= Beginning of Section =

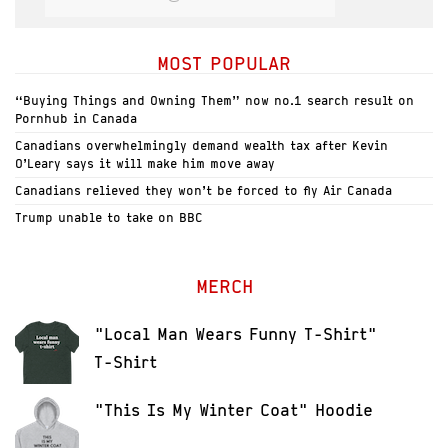
MOST POPULAR
“Buying Things and Owning Them” now no.1 search result on
Pornhub in Canada
Canadians overwhelmingly demand wealth tax after Kevin
O’Leary says it will make him move away
Canadians relieved they won’t be forced to fly Air Canada
Trump unable to take on BBC
MERCH
"Local Man Wears Funny T-Shirt"
T-Shirt
"This Is My Winter Coat" Hoodie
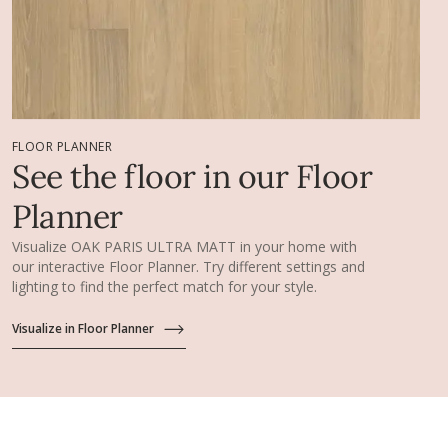
FLOOR PLANNER
See the floor in our Floor
Planner
Visualize OAK PARIS ULTRA MATT in your home with
our interactive Floor Planner. Try different settings and
lighting to find the perfect match for your style.
Visualize in Floor Planner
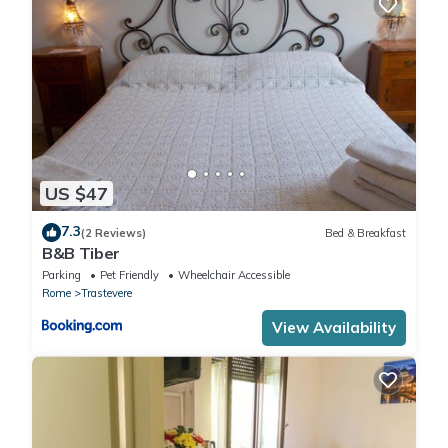
. City Tax: € 6,00 per person per night to pay at check-in for a
maximum of 10 nights
. Extra: AIR CONDITIONING Free of charge , CRIB Free of charge
(upon request), DRYER Free of charge , ELECTRICITY Free of
charge , EXTRA CLEANING At closure (upon request), HEATING
Free of charge , LINEN AND TOWELS At closure (upon request),
PRIVATE CAR PARK Free of charge , WASHING MACHINE Free of
charge
US $47
7.3
(2 Reviews)
Bed & Breakfast
B&B Tiber
Parking
Pet Friendly
Wheelchair Accessible
Rome
Trastevere
View Availability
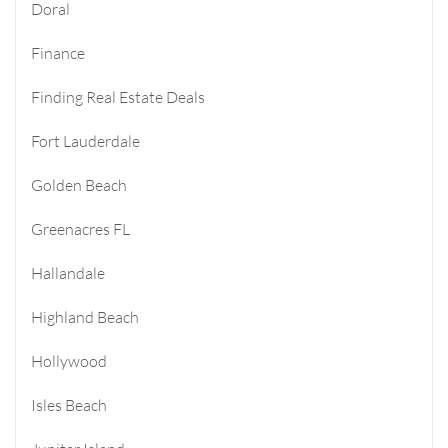
Doral
Finance
Finding Real Estate Deals
Fort Lauderdale
Golden Beach
Greenacres FL
Hallandale
Highland Beach
Hollywood
Isles Beach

= End of Section =

WRITTEN TASK =
Every record must be copied exactly, with images dropped from the result.

EXERCISE OUTPUT =
MOST POPULAR
“Buying Things and Owning Them” now no.1 search result on
Pornhub in Canada
Canadians overwhelmingly demand wealth tax after Kevin
O’Leary says it will make him move away
Canadians relieved they won’t be forced to fly Air Canada
Trump unable to take on BBC
MERCH
"Local Man Wears Funny T-Shirt"
T-Shirt
"This Is My Winter Coat" Hoodie
FLOOR PLANNER
See the floor in our Floor
Planner
Visualize OAK PARIS ULTRA MATT in your home with
our interactive Floor Planner. Try different settings and
lighting to find the perfect match for your style.
Visualize in Floor Planner
. City Tax: € 6,00 per person per night to pay at check-in for a
maximum of 10 nights
. Extra: AIR CONDITIONING Free of charge , CRIB Free of charge
(upon request), DRYER Free of charge , ELECTRICITY Free of
charge , EXTRA CLEANING At closure (upon request), HEATING
Free of charge , LINEN AND TOWELS At closure (upon request),
PRIVATE CAR PARK Free of charge , WASHING MACHINE Free of
charge
US $47
7.3
(2 Reviews)
Bed & Breakfast
B&B Tiber
Parking
Pet Friendly
Wheelchair Accessible
Rome
Trastevere
View Availability
Doral
Finance
Finding Real Estate Deals
Fort Lauderdale
Golden Beach
Greenacres FL
Hallandale
Highland Beach
Hollywood
Isles Beach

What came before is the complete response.